Use this kind of thinking to process which sorts cards can strategically fit into your deck when they’re not part of your core strategy.

Think about how your games will play out. You’re trying to generate inevitability and beat all your opponent’s cards, so you need to make sure that your
cards work to build something strong–ask yourself if they really do that, or if they’re necessary for some reason, and if they’re not, try to find
something better.

There’s something here, and these decks can win, but the colors in this set aren’t balanced properly, and the green cards are just independently worse
rates than the cards of other colors. Don’t fight to be in green. If your deck is going to work, you need all the right pieces to come to you freely.
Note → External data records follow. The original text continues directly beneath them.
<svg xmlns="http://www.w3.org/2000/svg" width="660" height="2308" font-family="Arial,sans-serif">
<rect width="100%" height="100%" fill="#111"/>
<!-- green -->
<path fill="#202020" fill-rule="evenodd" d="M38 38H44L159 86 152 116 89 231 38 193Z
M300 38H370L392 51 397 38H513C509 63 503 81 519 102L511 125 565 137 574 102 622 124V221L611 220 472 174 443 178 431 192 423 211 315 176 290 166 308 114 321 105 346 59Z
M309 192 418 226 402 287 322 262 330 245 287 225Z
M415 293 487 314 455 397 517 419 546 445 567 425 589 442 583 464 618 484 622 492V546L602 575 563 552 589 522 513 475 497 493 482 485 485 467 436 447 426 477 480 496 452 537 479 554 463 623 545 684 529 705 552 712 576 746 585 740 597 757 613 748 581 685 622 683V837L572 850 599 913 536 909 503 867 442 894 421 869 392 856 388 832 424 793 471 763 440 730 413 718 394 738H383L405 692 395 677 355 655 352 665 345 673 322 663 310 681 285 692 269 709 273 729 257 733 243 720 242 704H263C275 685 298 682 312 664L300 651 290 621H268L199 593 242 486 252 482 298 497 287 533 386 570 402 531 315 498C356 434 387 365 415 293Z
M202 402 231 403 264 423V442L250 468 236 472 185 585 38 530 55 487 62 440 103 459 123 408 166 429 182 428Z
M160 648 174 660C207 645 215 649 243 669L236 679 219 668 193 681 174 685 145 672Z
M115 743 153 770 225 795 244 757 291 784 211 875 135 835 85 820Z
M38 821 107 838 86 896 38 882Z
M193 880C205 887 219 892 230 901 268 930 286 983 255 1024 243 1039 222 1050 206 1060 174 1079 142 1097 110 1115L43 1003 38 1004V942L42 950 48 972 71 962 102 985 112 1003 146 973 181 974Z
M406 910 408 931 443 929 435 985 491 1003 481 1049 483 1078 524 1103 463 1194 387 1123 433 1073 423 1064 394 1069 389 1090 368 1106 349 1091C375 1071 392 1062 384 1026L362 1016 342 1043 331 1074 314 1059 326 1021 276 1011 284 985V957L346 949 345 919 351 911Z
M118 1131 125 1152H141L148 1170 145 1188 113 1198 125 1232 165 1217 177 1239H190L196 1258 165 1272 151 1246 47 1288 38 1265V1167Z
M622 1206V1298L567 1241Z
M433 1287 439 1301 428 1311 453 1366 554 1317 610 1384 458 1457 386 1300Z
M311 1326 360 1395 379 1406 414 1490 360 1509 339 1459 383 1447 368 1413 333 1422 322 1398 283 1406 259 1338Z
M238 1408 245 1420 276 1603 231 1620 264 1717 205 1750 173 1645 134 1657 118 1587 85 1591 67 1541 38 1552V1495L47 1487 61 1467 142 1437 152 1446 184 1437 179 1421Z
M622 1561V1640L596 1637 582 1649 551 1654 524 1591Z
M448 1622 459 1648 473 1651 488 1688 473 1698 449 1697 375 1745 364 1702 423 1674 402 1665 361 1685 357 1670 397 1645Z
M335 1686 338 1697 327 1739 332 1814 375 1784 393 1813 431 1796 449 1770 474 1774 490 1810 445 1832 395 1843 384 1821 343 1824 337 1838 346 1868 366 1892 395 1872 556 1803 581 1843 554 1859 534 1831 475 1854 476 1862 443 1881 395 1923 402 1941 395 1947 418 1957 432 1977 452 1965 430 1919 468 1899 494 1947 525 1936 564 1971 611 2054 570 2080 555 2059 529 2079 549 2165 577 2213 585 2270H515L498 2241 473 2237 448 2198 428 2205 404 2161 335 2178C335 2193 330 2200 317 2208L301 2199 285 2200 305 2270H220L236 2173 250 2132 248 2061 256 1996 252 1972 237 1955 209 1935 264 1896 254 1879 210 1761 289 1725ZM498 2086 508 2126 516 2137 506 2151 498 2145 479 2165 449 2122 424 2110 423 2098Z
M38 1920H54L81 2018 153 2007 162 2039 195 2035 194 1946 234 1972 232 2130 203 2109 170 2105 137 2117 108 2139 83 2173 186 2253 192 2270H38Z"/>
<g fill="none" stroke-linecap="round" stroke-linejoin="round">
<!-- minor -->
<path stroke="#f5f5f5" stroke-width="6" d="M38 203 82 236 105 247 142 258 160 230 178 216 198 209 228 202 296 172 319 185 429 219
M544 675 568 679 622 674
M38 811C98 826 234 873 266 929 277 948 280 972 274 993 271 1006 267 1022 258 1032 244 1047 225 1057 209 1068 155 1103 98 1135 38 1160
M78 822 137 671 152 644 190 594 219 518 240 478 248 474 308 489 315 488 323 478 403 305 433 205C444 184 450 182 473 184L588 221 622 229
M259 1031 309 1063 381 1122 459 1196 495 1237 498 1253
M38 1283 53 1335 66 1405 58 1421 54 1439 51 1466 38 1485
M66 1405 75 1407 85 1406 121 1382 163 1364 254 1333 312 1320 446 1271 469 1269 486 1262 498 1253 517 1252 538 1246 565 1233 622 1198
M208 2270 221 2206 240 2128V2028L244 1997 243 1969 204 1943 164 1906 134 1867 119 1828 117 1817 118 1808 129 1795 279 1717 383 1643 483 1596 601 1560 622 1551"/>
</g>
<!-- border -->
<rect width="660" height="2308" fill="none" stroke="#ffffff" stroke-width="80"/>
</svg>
Now
that all the data has come out and everyone should know to avoid it, you might be able to capitalize, but it doesn’t take many people going into a draft
looking to do that for them to have a really bad time.

Even if you start Smothering Abomination into Brood Monitor, if there’s a third pick Eldrazi Skyspawner, that’s probably a sign that blue’s open and you
should get into that immediately and try not to look back.